Day Five: Draft-a-Day

77 deg ~ if yesterday was gray, today is positively black, storms throughout the night, rain coming down in sheets though not perpetually, windows still specked with water

I knew this 14 day write-a-thon would be a challenge, and it is living up to my expectations.  Perhaps, my pace is more the once-a-week drafter, and that will be okay, but I'm determined to see the 14 days through.  Today, I began by reading over the drafts in my "In Progress" folder.  There are a few from April and May, and then the three I'd already completed in this brave new attempt to write a draft a day.  I'm proud of these drafts and feel that they all may well survive.  Today's results, not so much. 

Without an immediate spark, I decided to try another launching platform today.  In this one, I copy out sentences from some work of prose and then replace each noun, verb, adjective, and adverb with either words of my own or words I've gathered from various other sources.  This is a bit like a Mad Lib.  Once it's been filled it, I redraft the poem into lines and allow variances to emerge from the original sentences.  This has been highly successful for me in the past.  Today, given that the Bruce Metcalf catalogue was right at my elbow, I turned to one of the prose pieces about his work and picked a few sentences for my framework.  Then, I decided I would copy out all the major words from his titles and use those as my word bank, along with any words I brought to the table on my own.  After ten minutes of trying to force the puzzle to take shape, I knew the process wasn't going to work today.  However, I did come up with these two lines on my own during the process:  "No longer queen -- / a body betrayed."  I flipped to a clean page in my journal and wrote:  "Detained in a braided cotton cage / No longer queen -- a body betrayed."  There, that felt right.  There was an energy in the lines that I felt would go somewhere, so I started drafting.  After three more couplets (my favorite drafting form, often revised out), I saw that all three couplets ended on slantish rhymes  "cage / betrayed," "wound / bruise," and "fever / fervor" so I thought aha, almost heroic couplets...just missing the iambic pentameter.  So I started fiddling in that direction, and alas, Dear Faithful Reader, somewhere along the way, the wheels came off that wagon.  (Oh, I'm just full of cliches today!)

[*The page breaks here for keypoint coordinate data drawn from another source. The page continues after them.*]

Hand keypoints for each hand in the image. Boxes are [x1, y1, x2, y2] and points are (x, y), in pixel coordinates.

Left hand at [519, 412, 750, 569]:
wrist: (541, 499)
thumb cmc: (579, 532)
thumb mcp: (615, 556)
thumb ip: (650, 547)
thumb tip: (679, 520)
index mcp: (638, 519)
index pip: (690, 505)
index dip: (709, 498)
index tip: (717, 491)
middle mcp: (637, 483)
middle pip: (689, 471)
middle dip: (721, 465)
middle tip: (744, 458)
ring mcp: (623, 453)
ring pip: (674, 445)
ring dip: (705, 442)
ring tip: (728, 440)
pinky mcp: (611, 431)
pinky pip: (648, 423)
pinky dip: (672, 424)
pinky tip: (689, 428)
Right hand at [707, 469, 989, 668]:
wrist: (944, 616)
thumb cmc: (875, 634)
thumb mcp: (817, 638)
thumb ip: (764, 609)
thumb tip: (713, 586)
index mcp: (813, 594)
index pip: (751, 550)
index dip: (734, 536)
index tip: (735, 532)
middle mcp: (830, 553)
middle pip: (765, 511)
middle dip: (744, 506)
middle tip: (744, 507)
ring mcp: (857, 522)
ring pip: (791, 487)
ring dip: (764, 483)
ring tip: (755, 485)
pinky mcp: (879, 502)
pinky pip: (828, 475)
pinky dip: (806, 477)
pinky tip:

Still, I have something typed up and printed out to put in the folder, and I can say without hesitation that I'm 4 of 5 in my drafting challenge.  This one may be the weakest of all, but that doesn't mean there isn't something there I can return to in due course.  That's one of the wonders of being a writer.  The material is malleable. 

Thanks for taking this journey with me, Dear Readers.  Knowing you are out there keeps me honest and motivated!